Antes de dizer missa, o velho abade inevitavelmente
tratava da hortaliça e rezava ao Deus Padre Onipotente
vários trechos latinos, salvando desta forma juntamente,
as ervilhas, as almas e os pepinos.  E já de longe is bradando!

-- Olé!  dormiram bem!...  estimo...  eu lhes darei o mimo.
canalha vil, grandíssima ralé!  então vocês, suas almas do diabo,
julgavam que isto que era só dar cabo da horta e do pomar.
e bico alegre e estômago contente, e o camelo do cura que se aguente,
que engrole o seu latim e vá vigiar!...  grandes larápios!   era o que faltava
vocês irem ao milho, e a mim mandarem a fava!
Pois muito bem, agora que vos pilho, eu vos ensinarei, meus safardanas!
vocês são mariolões, são ratazanas,  tem bico, é certo, mas não tem tonsura...
e nas manhas um melro nunca chega as manhas naturais de um padre-cura.
O melhor vinho que encontrar na adega é pra hoje, olé... que bambochata!
que petisqueira!  melros com chouriço!... e então a Fortunata
que tem  um dedo e um jeito para isso!...hei de comer-vos todos um a um,
lambendo os beiços, com tal gana enfim, que comendo-vos todos , mesmo assim
eu fico ainda quase que em jejum!  e depois de vos ter dentro da pança,
depois de vos jantar, vocês verão como o velhote dança, 
como ele é melro e sabe assobiar!...
Mas nisto, o padre-cura titubeante, quase desfalecendo,
atônito de horror , parou diante deste drama estupendo!

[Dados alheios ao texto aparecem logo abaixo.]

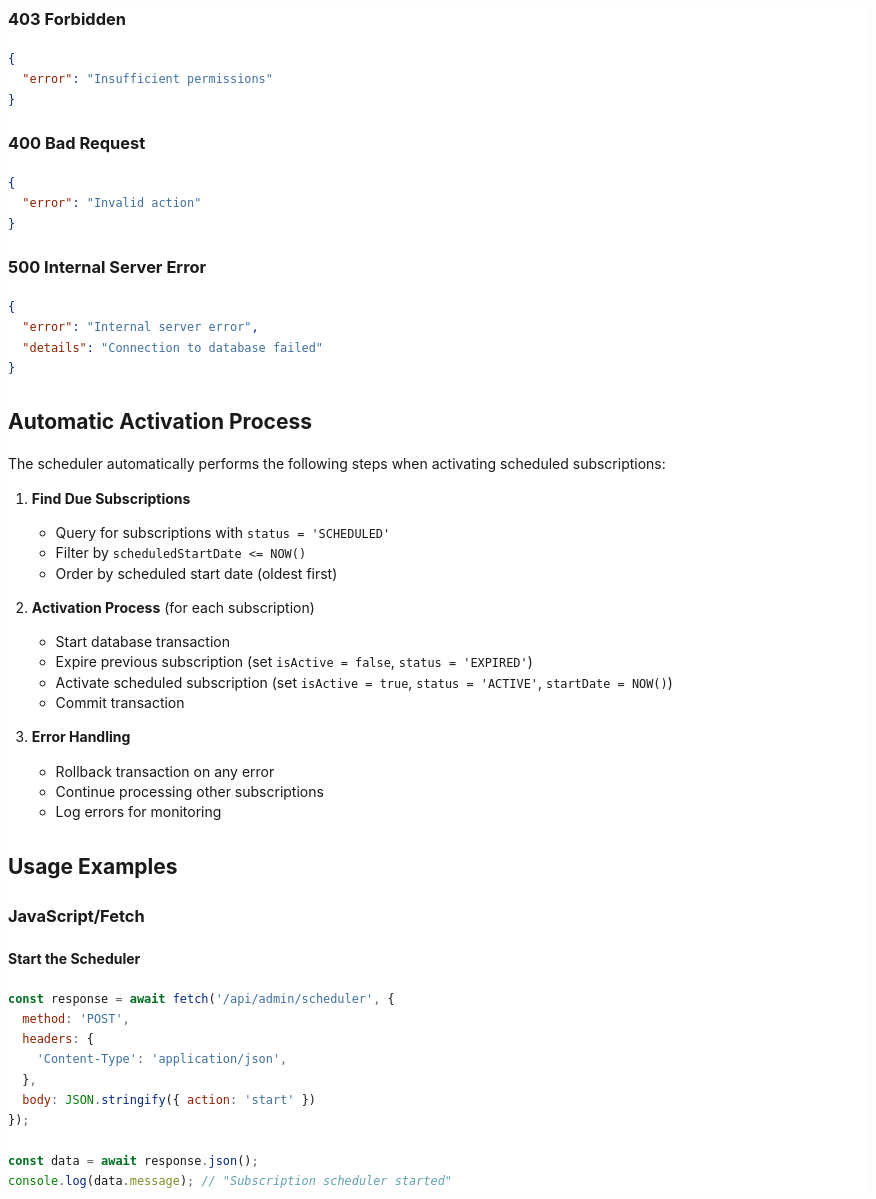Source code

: ### 403 Forbidden
```json
{
  "error": "Insufficient permissions"
}
```

### 400 Bad Request
```json
{
  "error": "Invalid action"
}
```

### 500 Internal Server Error
```json
{
  "error": "Internal server error",
  "details": "Connection to database failed"
}
```

## Automatic Activation Process

The scheduler automatically performs the following steps when activating scheduled subscriptions:

1. **Find Due Subscriptions**
   - Query for subscriptions with `status = 'SCHEDULED'`
   - Filter by `scheduledStartDate <= NOW()`
   - Order by scheduled start date (oldest first)

2. **Activation Process** (for each subscription)
   - Start database transaction
   - Expire previous subscription (set `isActive = false`, `status = 'EXPIRED'`)
   - Activate scheduled subscription (set `isActive = true`, `status = 'ACTIVE'`, `startDate = NOW()`)
   - Commit transaction

3. **Error Handling**
   - Rollback transaction on any error
   - Continue processing other subscriptions
   - Log errors for monitoring

## Usage Examples

### JavaScript/Fetch

#### Start the Scheduler
```javascript
const response = await fetch('/api/admin/scheduler', {
  method: 'POST',
  headers: {
    'Content-Type': 'application/json',
  },
  body: JSON.stringify({ action: 'start' })
});

const data = await response.json();
console.log(data.message); // "Subscription scheduler started"
```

O melro, ao ver se aproximar o abade, despertou da atonia,
Lançando-se furioso sobre a grade do cárcere.  Torcia,
para os partir, os ferros da prisão, crispando as unhas convulsivamente,
com a fúria de um leão.  Batalha inútil, desespero ardente!
Quebrou as garras, depenou as asas, e alucinado, exangue,
os olhos como brasas, herói febril a  gotejar em sangue,  
partiu num voo arrebatado e louco, trazendo, dentro em pouco,2
preso ao bico um ramo de veneno, e belo e grande e trágico e sereno,
disse! -- Meus filhos, a existência é boa só quando é livre.  A liberdade é a lei,
prende-se a asa, mas a alma voa... Ó filhos, voemos pelo azul!...  Comei!"

É mais sublime do que Cristo, quando morreu na cruz, maior do que Catão,
matou os quatro filhos, trespassando quatro vezes o próprio coração!
Soltou, fitando o abade, uma pungente gargalhada  de lágrimas, de dor,
e partiu pelo espaço heroicamente, indo cair , já morto, de repente
num carcavão com silveiras em flor.

E o velho abade lívido de espanto, exclamou afinal!
"Tudo que existe é imaculado e é santo!  há em toda miséria  o mesmo pranto
e em todo coração há um grito igual.  Deus semeou de almas o universo todo.
Tudo foi feito com o mesmo lodo, purificado com a mesma aurora.
Ó mistério sagrado da existência, só hoje te adivinho,
ao ver que a alma tem a mesma essência, pela dor, pelo amor, pela inocência,
que guarde um berço, que proteja um ninho!  só hoje sei que em toda criatura,
desde a mais bela até a mais impura, ou numa pomba ou numa fera brava, 
Deus habita, Deus sonha, Deus murmura!...Ah, Deus é maior do que eu julgava...!

E quedou silencioso. O velho mundo, das suas crenças antigas, num momento
vi-o sumir exausto, moribundo,  nos abismos sem fundo
do tenebroso mar do pensamento.  e chorou e chorou... a Igreja, a Crença,
rude montanha , pavorosa, escura, que enchia o globo com a sombra imensa
dos seus setenta séculos de altura;  o Himalaia de dogmas triunfantes,
mais eternos que o bronze e o granito, onde aos profetas Deus falava dantes,
entre raios e nuvens trovejantes, lá dos confins sidéreos do infinito;
esse colosso enorme , em dois instantes vi-os tremer, fender-se e desabar
numa ruína espantosa, só de tocar-lhe a asa vaporosa
de uma avezinha trêmula a expirar!...

E arremessando a bíblia , o velho abade murmurou!
"há mais fé e há mais verdade, há mais Deus com certeza
nos cardos secos de um rochedo nu que nessa bíblia antiga... Ó Natureza,
A única bíblia verdadeira és tu!..."


NOTA
Os melros quando lhes encarceram os filhos envenenam-nos.  Muitas vezes, deixando-os vivos, arrancam-lhes a língua!  Nem todos assassinam os filhos.  Só os mais extraordinários e heroicos.  O que demonstra que a ação é livre e não um simples produto de uma fatalidade orgânica.